We are well aware that 2024 is an election year, and related legal and political drama is a foregone conclusion. Yet it’s worth remembering that stock market returns and economic growth since World War II have been positive on average under Republican, Democratic, and divided governments.
Voters’ perceptions of the economy and the state of the nation tend to depend on whether their preferred party holds the White House, with sentiment being more positive when this is the case, and far more negative when not. In reality, there’s no meaningful correlation between the individual who occupies the Oval Office and how the world’s economies and markets perform during their years in power. Case in point, annual stock market returns for the Dow Jones Industrials were roughly +12% per year under both Presidents Obama and Trump.
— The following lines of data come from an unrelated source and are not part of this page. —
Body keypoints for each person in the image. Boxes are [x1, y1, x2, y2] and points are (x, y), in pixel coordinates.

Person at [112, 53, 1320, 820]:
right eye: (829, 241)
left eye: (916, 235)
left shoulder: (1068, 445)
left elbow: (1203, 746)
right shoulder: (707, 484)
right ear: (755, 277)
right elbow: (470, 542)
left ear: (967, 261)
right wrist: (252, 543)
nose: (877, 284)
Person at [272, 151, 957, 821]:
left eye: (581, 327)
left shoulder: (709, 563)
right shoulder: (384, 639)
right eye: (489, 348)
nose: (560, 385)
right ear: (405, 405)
Though consumer debt levels are climbing, reflecting the exhaustion of Covid-era savings and several years of rising prices, and though consumer loan defaults are growing, overall spending is still strong. Perhaps most important of all, the Fed is expected to start cutting rates in 2024, which in addition to supporting consumption and the economy, should benefit financial assets of all stripes.
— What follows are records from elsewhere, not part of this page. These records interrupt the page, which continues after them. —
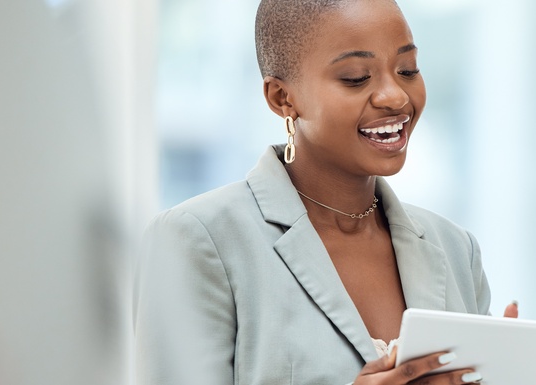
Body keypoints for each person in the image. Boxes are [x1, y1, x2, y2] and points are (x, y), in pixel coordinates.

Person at [135, 1, 490, 384]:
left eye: (408, 70)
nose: (395, 97)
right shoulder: (197, 240)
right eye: (356, 77)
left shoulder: (456, 249)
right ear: (282, 98)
Taking all these factors into consideration, a positive base-case scenario seems justified.
On a more cautious note, bond investors are currently pricing in six rate cuts this year, beginning in June or earlier. Such rosy expectations could easily be dampened if economic data causes the Fed to move more slowly. Reverberations from the war in Israel are already spilling over into neighboring countries, with the risk of interruptions to global trade and an increase in oil prices.
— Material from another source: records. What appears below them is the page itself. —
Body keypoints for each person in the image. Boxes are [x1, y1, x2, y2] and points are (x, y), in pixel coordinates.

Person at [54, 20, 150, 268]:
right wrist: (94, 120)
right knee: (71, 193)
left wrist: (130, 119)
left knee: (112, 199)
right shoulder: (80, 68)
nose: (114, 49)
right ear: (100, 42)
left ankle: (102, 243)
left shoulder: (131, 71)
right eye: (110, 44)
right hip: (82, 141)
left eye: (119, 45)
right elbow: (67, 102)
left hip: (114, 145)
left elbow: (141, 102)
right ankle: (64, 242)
And as we have often noted, monetary policy takes six to twelve months to kick in. With the last interest rate hike in July 2023, the intended and unintended consequences of a tightening cycle that brought the Federal Funds rate to its highest level in 22 years (5.25%-5.50%) will continue to be felt through the first half of 2024, potentially resulting in slower than anticipated growth or other financial pressures. Finally, just as the wide-spread pessimism of last year gave us pause—and proved to be misguided—the chorus of positivity as we enter 2024 suggests a complacency that could be vulnerable to disappointment.
One way or another, we believe that the world is shifting towards a new post-Covid reality in which government stimulus will no longer be the norm, chronic shortages of goods and services have been resolved, steadily rising prices give way to more cyclical patterns, and central bank policy around the globe is less extreme. In other words, a more “normal” world after the profound disruptions of the pandemic.
We think less expensive areas of the market like international stocks may attract investor dollars this year. International stocks may also benefit from the fact that the US dollar exchange rate has historically been closely related to the difference between interest rates in the US and abroad. With interest rates moving lower here, the US currency exchange rate could fall, increasing the value of international holdings in dollar terms.
Though bonds have already enjoyed a strong year-end rally, yields remain attractive compared to the past several years and a decline in interest rates over the coming months could offer investors additional capital gains. With the Federal Reserve preparing to change course, we think bonds are likely to outperform cash.
On a housekeeping note, you can expect to receive Form 1099 tax statements from Schwab in mid-February, and they will also be available on the Schwab Alliance website.
We thank you as ever for your trust and wish you peace, good health, and happiness in the new year!
The LongView Team
 2023 net returns: MSCI EAFE Index +18.24%; MSCI Emerging Markets Index +9.83%.